Word for word, please restate the line containing "### Phase 1: Assessment" and all the lines that follow it to the end of the data.

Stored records
────────

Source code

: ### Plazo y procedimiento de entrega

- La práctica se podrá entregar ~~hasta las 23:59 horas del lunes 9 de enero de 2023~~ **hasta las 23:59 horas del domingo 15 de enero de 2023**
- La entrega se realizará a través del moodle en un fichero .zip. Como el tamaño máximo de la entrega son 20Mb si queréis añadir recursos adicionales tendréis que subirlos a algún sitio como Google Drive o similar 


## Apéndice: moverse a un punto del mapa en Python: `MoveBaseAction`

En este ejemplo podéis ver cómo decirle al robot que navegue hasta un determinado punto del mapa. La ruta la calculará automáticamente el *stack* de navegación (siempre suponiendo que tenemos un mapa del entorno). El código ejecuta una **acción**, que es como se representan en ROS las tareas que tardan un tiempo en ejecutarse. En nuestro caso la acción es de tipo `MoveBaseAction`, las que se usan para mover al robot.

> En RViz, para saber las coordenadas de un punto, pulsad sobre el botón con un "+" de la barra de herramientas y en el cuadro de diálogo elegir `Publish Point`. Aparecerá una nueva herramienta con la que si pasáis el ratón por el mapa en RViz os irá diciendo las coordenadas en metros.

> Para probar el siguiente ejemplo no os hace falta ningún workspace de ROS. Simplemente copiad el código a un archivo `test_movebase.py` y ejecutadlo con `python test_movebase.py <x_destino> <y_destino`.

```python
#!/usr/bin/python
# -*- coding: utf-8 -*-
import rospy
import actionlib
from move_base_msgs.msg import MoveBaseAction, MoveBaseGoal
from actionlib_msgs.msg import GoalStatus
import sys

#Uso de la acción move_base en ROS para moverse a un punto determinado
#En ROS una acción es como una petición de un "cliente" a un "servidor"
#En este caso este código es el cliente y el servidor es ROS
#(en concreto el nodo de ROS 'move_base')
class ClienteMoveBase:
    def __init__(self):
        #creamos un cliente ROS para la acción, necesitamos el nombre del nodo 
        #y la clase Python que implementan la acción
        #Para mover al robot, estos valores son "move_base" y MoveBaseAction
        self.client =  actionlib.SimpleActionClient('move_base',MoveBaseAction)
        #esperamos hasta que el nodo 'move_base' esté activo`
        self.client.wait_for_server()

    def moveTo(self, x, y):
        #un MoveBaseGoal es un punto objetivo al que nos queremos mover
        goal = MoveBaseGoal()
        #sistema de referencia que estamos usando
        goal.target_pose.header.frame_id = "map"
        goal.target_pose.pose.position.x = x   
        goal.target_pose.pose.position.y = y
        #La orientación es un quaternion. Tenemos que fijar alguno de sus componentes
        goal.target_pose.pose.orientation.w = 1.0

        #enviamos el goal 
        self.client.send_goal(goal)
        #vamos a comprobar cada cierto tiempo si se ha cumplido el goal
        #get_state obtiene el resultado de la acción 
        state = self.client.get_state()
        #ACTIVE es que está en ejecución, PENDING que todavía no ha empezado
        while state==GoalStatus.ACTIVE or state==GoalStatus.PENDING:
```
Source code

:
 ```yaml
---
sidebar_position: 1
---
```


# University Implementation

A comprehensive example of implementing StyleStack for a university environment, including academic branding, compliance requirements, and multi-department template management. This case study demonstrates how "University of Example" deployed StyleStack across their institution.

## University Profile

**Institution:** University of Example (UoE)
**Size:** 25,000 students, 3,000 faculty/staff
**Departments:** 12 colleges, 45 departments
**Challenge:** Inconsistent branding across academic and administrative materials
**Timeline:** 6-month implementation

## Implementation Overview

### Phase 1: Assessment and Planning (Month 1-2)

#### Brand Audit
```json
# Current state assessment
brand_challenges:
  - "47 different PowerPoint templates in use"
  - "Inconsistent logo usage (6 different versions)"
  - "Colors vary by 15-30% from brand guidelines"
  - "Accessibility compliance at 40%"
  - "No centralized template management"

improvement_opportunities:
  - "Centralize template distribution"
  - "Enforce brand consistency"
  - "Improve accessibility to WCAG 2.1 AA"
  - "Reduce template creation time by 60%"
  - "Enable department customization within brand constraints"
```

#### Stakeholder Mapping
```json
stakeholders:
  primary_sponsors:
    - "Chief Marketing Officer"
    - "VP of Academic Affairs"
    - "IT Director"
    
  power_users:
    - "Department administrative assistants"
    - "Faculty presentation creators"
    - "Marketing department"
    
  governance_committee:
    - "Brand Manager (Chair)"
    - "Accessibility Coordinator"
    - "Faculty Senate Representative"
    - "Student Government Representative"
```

────────

Solved problem:
### Phase 1: Assessment and Planning (Month 1-2)

#### Brand Audit
```json
# Current state assessment
brand_challenges:
  - "47 different PowerPoint templates in use"
  - "Inconsistent logo usage (6 different versions)"
  - "Colors vary by 15-30% from brand guidelines"
  - "Accessibility compliance at 40%"
  - "No centralized template management"

improvement_opportunities:
  - "Centralize template distribution"
  - "Enforce brand consistency"
  - "Improve accessibility to WCAG 2.1 AA"
  - "Reduce template creation time by 60%"
  - "Enable department customization within brand constraints"
```

#### Stakeholder Mapping
```json
stakeholders:
  primary_sponsors:
    - "Chief Marketing Officer"
    - "VP of Academic Affairs"
    - "IT Director"
    
  power_users:
    - "Department administrative assistants"
    - "Faculty presentation creators"
    - "Marketing department"
    
  governance_committee:
    - "Brand Manager (Chair)"
    - "Accessibility Coordinator"
    - "Faculty Senate Representative"
    - "Student Government Representative"
```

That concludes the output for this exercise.